Impact of state opioid laws on prescribing in trauma patients.

Surgery

Department of Surgery, University of Michigan, Ann Arbor, MI; Center for Healthcare Outcomes and Policy, University of Michigan, Ann Arbor, MI. Electronic address:

Published: November 2023

AI Article Synopsis

  • Excessive opioid prescriptions led to widespread misuse, prompting Michigan's Public Act 251 in 2018, which limited acute pain opioid prescriptions to a 7-day supply.
  • A study examined discharge prescriptions for trauma patients before and after this policy, involving 3,748 patients from a trauma center between 2016 and 2021.
  • Results showed a significant reduction in mean discharge oral morphine equivalents per day post-policy, indicating the policy effectively decreased opioid prescriptions, with no increase in refill requests 30 days after discharge.

Article Abstract

Background: Excessive opioid prescribing has resulted in opioid diversion and misuse. In July 2018, Michigan's Public Act 251 established a state-wide policy limiting opioid prescriptions for acute pain to a 7-day supply. Traumatic injury increases the risk for new persistent opioid use, yet the impact of prescribing policy in trauma patients remains unknown. To determine the relationship between policy enactment and prescribing in trauma patients, we compared oral morphine equivalents prescribed at discharge before and after implementation of Public Act 251.

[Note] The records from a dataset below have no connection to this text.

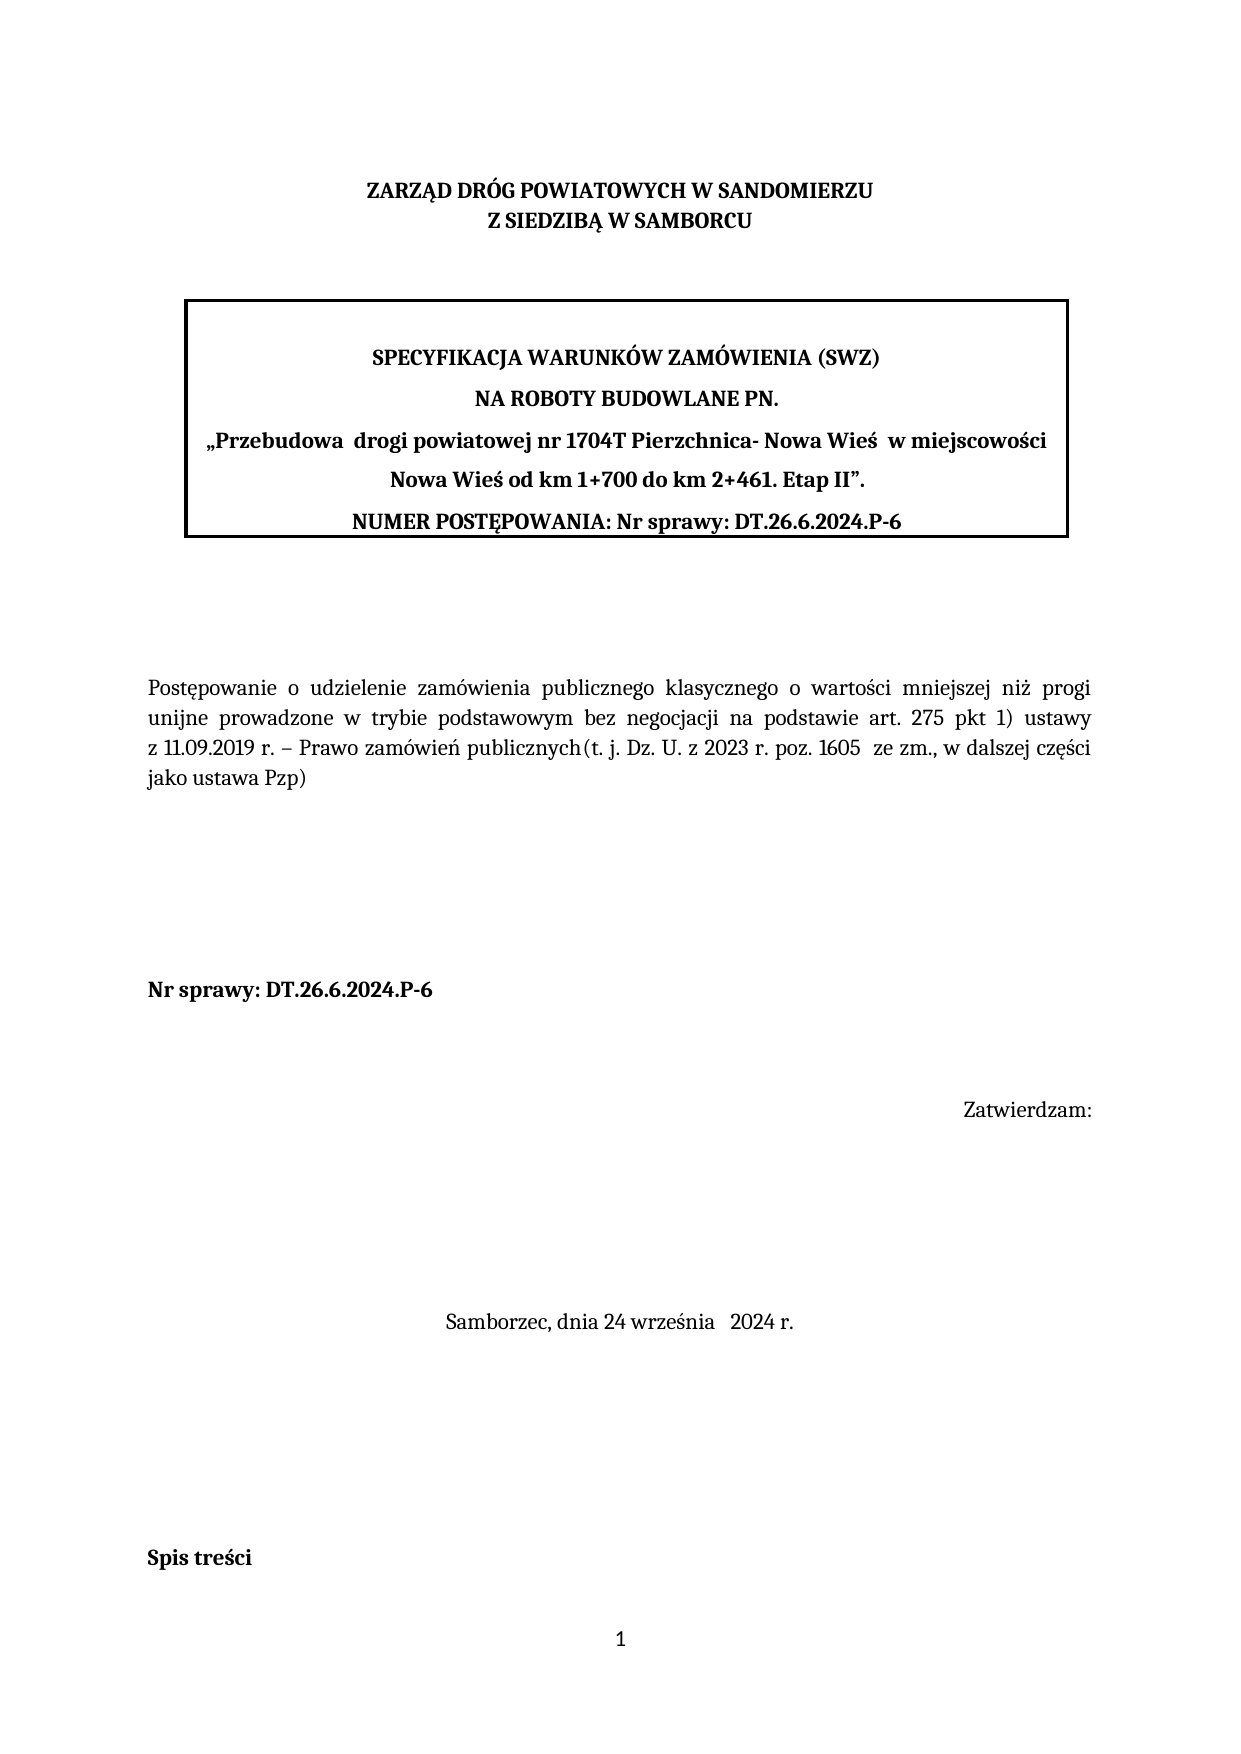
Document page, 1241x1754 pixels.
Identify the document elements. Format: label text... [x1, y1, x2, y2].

text Z SIEDZIBĄ W SAMBORCU [148, 208, 1093, 234]
text Nr sprawy: DT.26.6.2024.P-6 [148, 976, 1093, 1003]
text Samborzec, dnia 24 września 2024 r. [148, 1309, 1093, 1335]
text „Przebudowa drogi powiatowej nr 1704T Pierzchnica- Nowa Wieś w miejscowości Nowa Wieś od km 1+700 do km 2+461. Etap II”. [188, 424, 1066, 493]
text Postępowanie o udzielenie zamówienia publicznego klasycznego o wartości mniejszej niż progi unijne prowadzone w trybie podstawowym bez negocjacji na podstawie art. 275 pkt 1) ustawy z 11.09.2019 r. – Prawo zamówień publicznych(t. j. Dz. U. z 2023 r. poz. 1605 ze zm., w dalszej części jako ustawa Pzp) [148, 674, 1093, 791]
text SPECYFIKACJA WARUNKÓW ZAMÓWIENIA (SWZ) [188, 342, 1066, 371]
text NA ROBOTY BUDOWLANE PN. [188, 383, 1066, 412]
text NUMER POSTĘPOWANIA: Nr sprawy: DT.26.6.2024.P-6 [188, 505, 1066, 535]
text Zatwierdzam: [148, 1097, 1093, 1123]
text ZARZĄD DRÓG POWIATOWYCH W SANDOMIERZU [148, 178, 1093, 204]
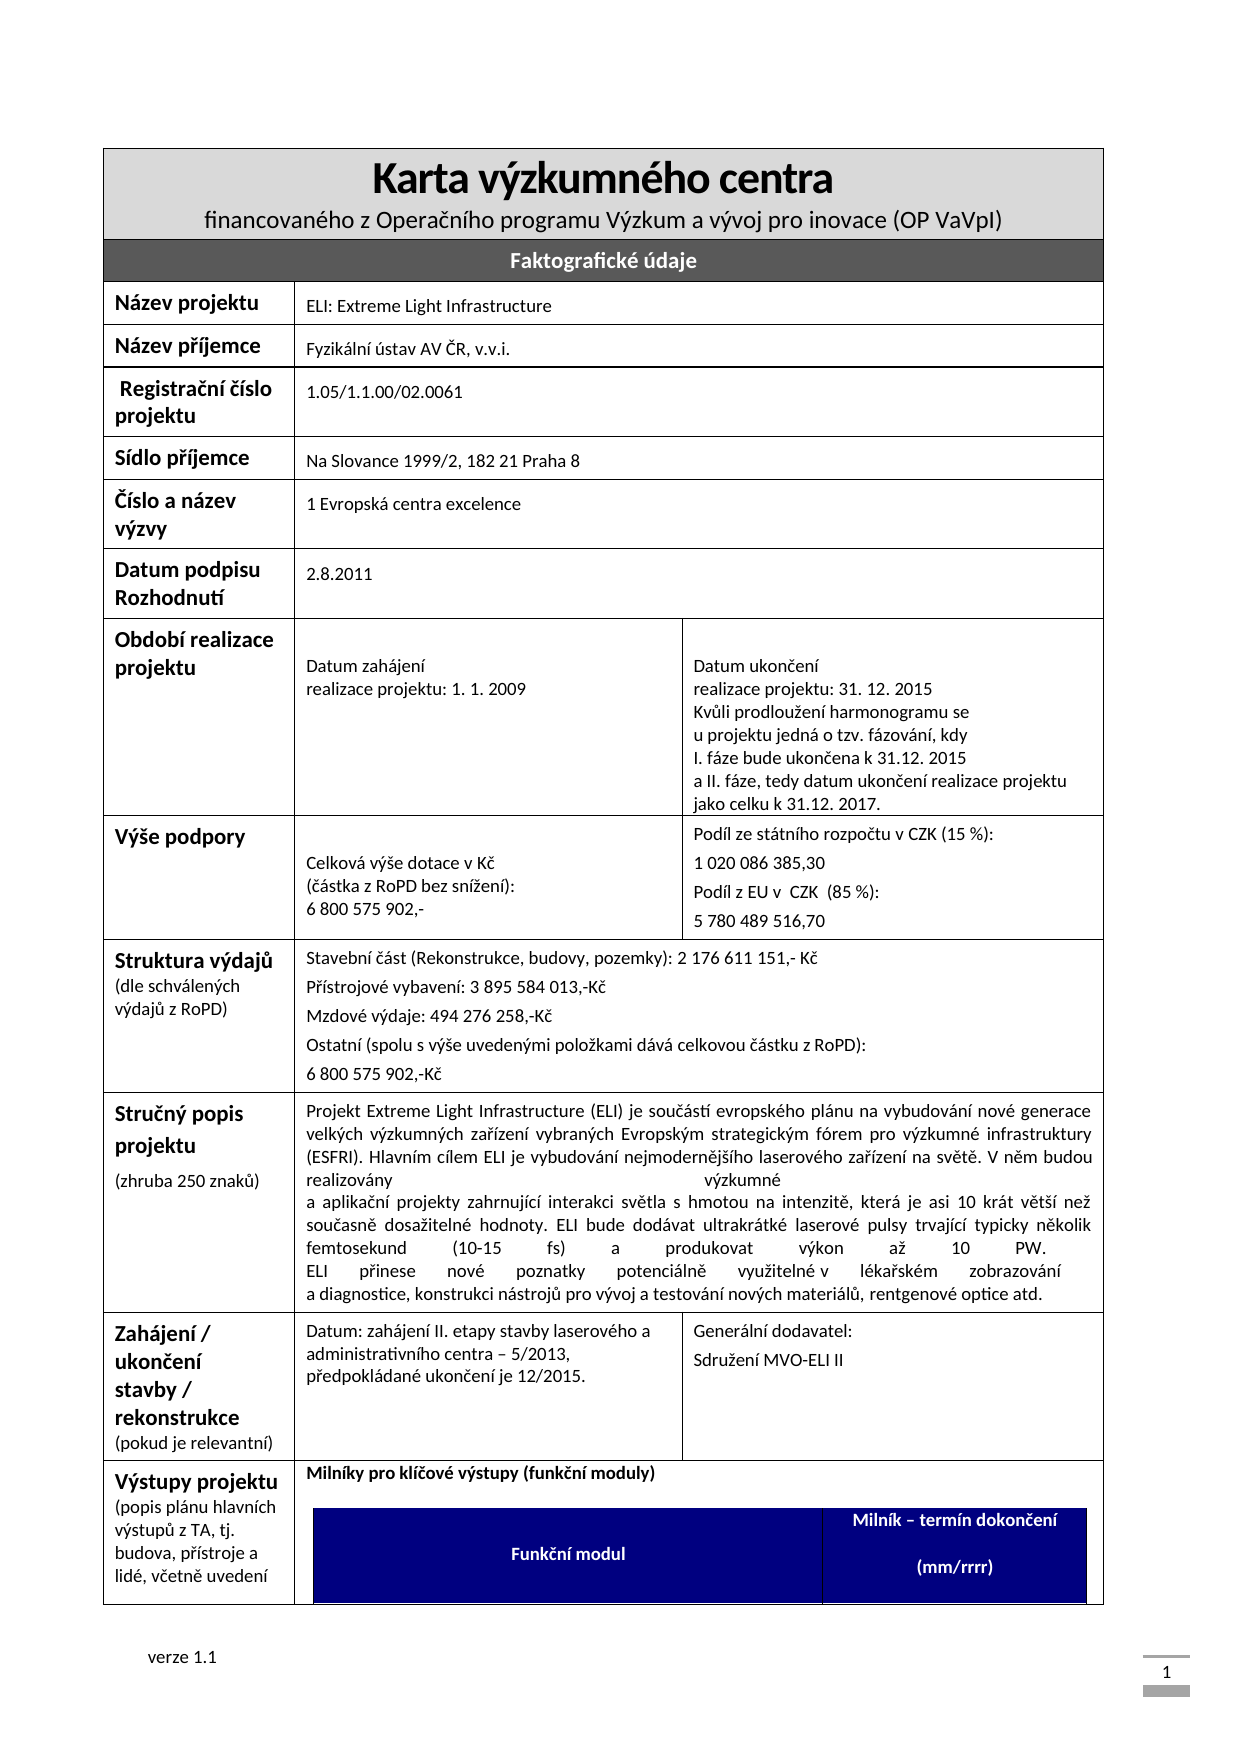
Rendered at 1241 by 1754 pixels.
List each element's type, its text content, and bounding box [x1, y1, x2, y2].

table_cell Struktura výdajů (dle schválených výdajů z RoPD) [104, 940, 294, 1092]
table_cell 1.05/1.1.00/02.0061 [295, 368, 1103, 436]
table_header Karta výzkumného centra financovaného z Operačního programu Výzkum a vývoj pro inovace (OP VaVpI) [104, 149, 1103, 239]
table_cell Zahájení / ukončení stavby / rekonstrukce (pokud je relevantní) [104, 1313, 294, 1460]
table_cell Období realizace projektu [104, 619, 294, 815]
table_cell 1 Evropská centra excelence [295, 480, 1103, 548]
table_cell Číslo a název výzvy [104, 480, 294, 548]
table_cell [295, 1461, 1103, 1603]
table_cell Název příjemce [104, 325, 294, 366]
table_cell ELI: Extreme Light Infrastructure [295, 282, 1103, 324]
table_cell Stručný popis projektu (zhruba 250 znaků) [104, 1093, 294, 1312]
table_cell Datum ukončení realizace projektu: 31. 12. 2015 Kvůli prodloužení harmonogramu se u projektu jedná o tzv. fázování, kdy I. fáze bude ukončena k 31.12. 2015 a II. fáze, tedy datum ukončení realizace projektu jako celku k 31.12. 2017. [683, 619, 1103, 815]
table_cell Datum podpisu Rozhodnutí [104, 549, 294, 618]
table_cell Projekt Extreme Light Infrastructure (ELI) je součástí evropského plánu na vybudování nové generace velkých výzkumných zařízení vybraných Evropským strategickým fórem pro výzkumné infrastruktury (ESFRI). Hlavním cílem ELI je vybudování nejmodernějšího laserového zařízení na světě. V něm budou realizovány výzkumné a aplikační projekty zahrnující interakci světla s hmotou na intenzitě, která je asi 10 krát větší než současně dosažitelné hodnoty. ELI bude dodávat ultrakrátké laserové pulsy trvající typicky několik femtosekund (10-15 fs) a produkovat výkon až 10 PW. ELI přinese nové poznatky potenciálně využitelné v lékařském zobrazování a diagnostice, konstrukci nástrojů pro vývoj a testování nových materiálů, rentgenové optice atd. [295, 1093, 1103, 1312]
table_cell Faktografické údaje [104, 240, 1103, 281]
table_cell Registrační číslo projektu [104, 368, 294, 436]
table_cell Generální dodavatel: Sdružení MVO-ELI II [683, 1313, 1103, 1460]
table_cell Celková výše dotace v Kč (částka z RoPD bez snížení): 6 800 575 902,- [295, 816, 682, 939]
table_cell Datum zahájení realizace projektu: 1. 1. 2009 [295, 619, 682, 815]
table_cell Datum: zahájení II. etapy stavby laserového a administrativního centra – 5/2013, předpokládané ukončení je 12/2015. [295, 1313, 682, 1460]
table_cell Stavební část (Rekonstrukce, budovy, pozemky): 2 176 611 151,- Kč Přístrojové vybavení: 3 895 584 013,-Kč Mzdové výdaje: 494 276 258,-Kč Ostatní (spolu s výše uvedenými položkami dává celkovou částku z RoPD): 6 800 575 902,-Kč [295, 940, 1103, 1092]
table_cell Název projektu [104, 282, 294, 324]
table_cell Podíl ze státního rozpočtu v CZK (15 %): 1 020 086 385,30 Podíl z EU v CZK (85 %): 5 780 489 516,70 [683, 816, 1103, 939]
table_cell Výše podpory [104, 816, 294, 939]
table_cell 2.8.2011 [295, 549, 1103, 618]
table_cell Na Slovance 1999/2, 182 21 Praha 8 [295, 437, 1103, 479]
table_cell Sídlo příjemce [104, 437, 294, 479]
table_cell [104, 1461, 294, 1603]
table_cell Fyzikální ústav AV ČR, v.v.i. [295, 325, 1103, 366]
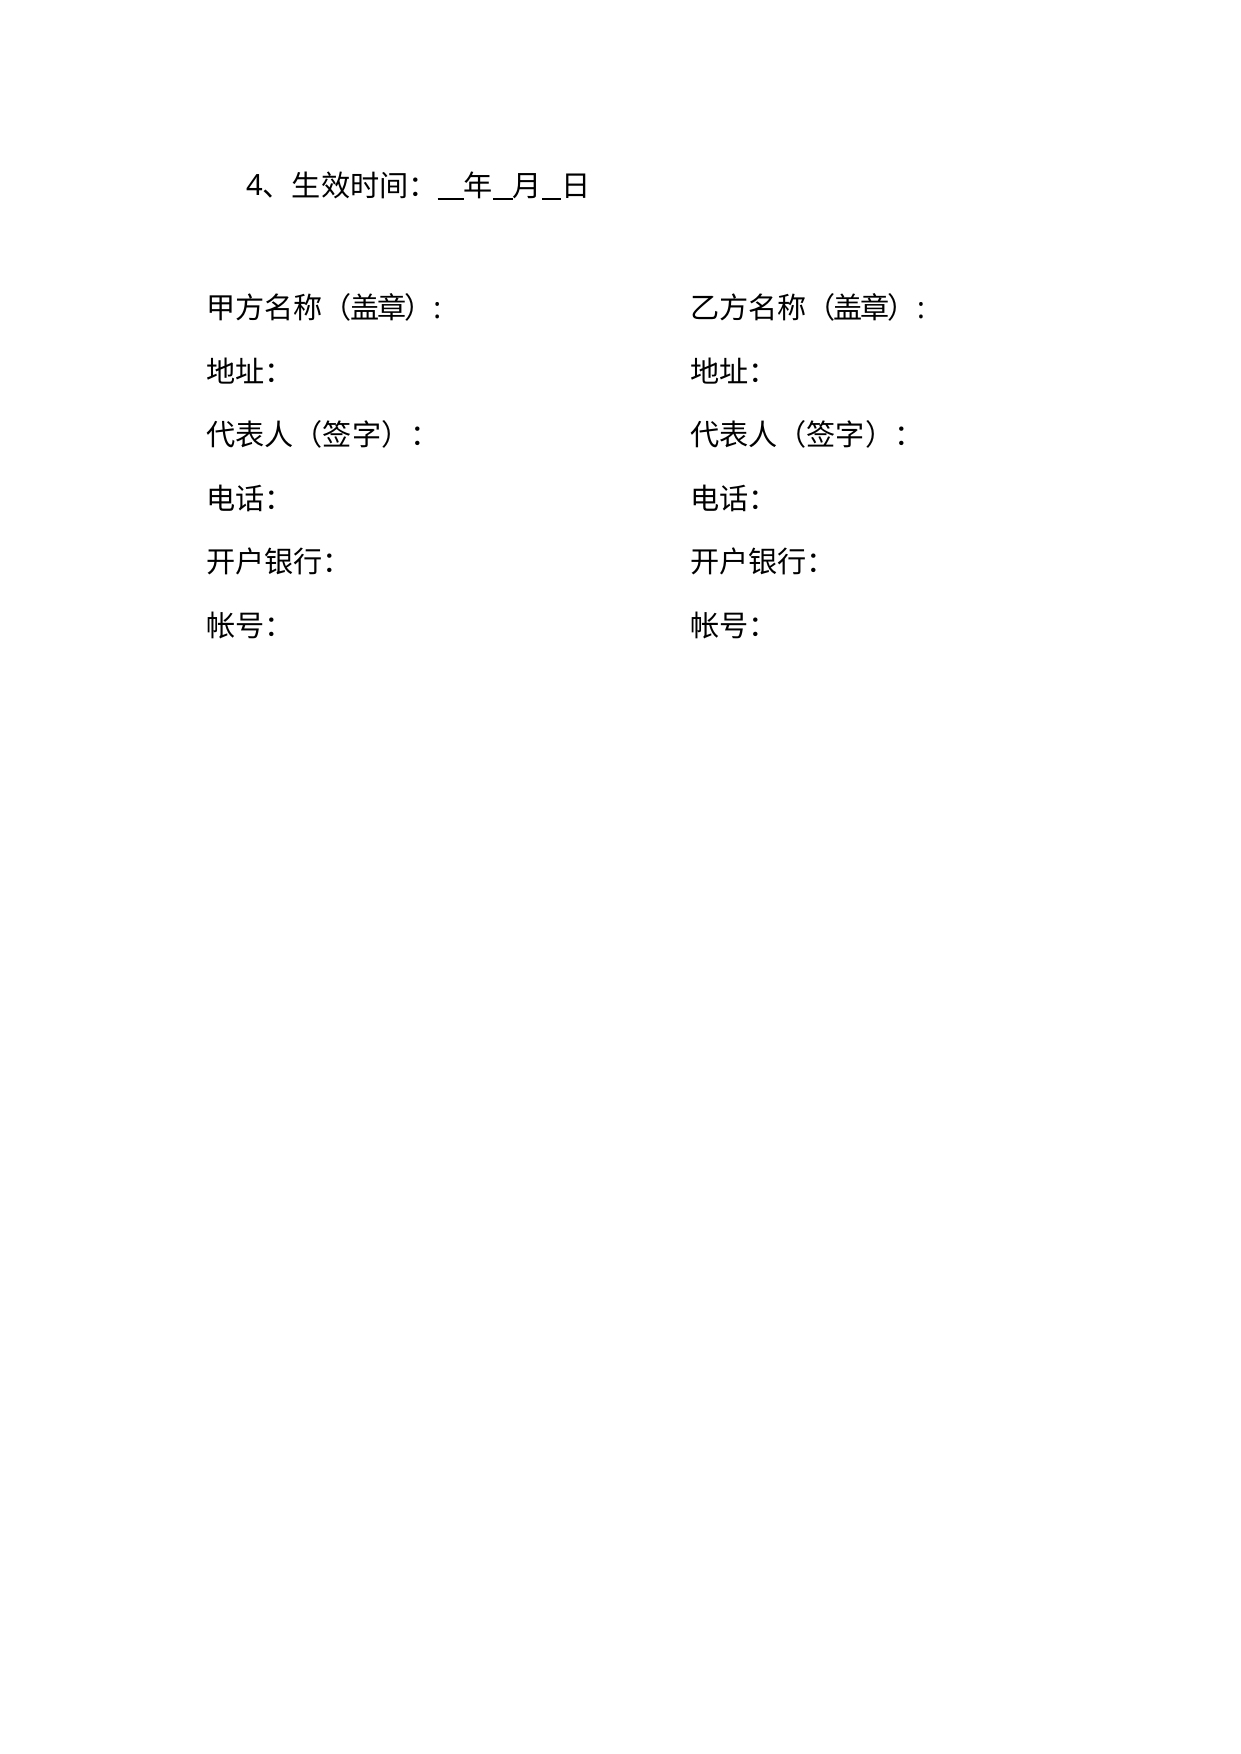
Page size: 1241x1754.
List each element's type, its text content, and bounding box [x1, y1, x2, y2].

table_header 乙方名称（盖章）: 地址： 代表人（签字）： 电话： 开户银行： 帐号： [620, 285, 1104, 657]
table_header 甲方名称（盖章）: 地址： 代表人（签字）： 电话： 开户银行： 帐号： [136, 285, 620, 657]
text 4、生效时间： 年 月 日 [187, 162, 1060, 204]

Methods: In this cross-sectional study, adult patients who received any oral opioids at discharge from a Level 1 trauma center between January 1, 2016, and June 30, 2021, were identified. The exposure was patients admitted starting July 1, 2018. Inpatient oral morphine equivalents per day 48 hours before discharge and discharge prescription oral morphine equivalents per day were calculated. Student's t test and an interrupted time series analysis were performed to compare mean oral morphine equivalents per day pre- and post-policy. Multivariable risk adjustment accounted for patient/injury factors and inpatient oral morphine equivalent use.

Results: A total of 3,748 patients were included in the study (pre-policy n = 1,685; post-policy n = 2,063). Implementation of the prescribing policy was associated with a significant decrease in mean discharge oral morphine equivalents per day (34.8 ± 49.5 vs 16.7 ± 32.3, P < .001). After risk adjustment, post-policy discharge prescriptions differed by -19.2 oral morphine equivalents per day (95% CI -21.7 to -16.8, P < .001). The proportion of patients obtaining a refill prescription 30 days post-discharge did not increase after implementation (0.38 ± 0.48 vs 0.37 ± 0.48, P = .7).

Conclusion: Discharge prescription amounts for opioids in trauma patients decreased by approximately one-half after the implementation of opioid prescribing policies, and there was no compensatory increase in subsequent refill prescriptions. Future work is needed to evaluate the effect of these policies on the adequacy of pain management and functional recovery after injury.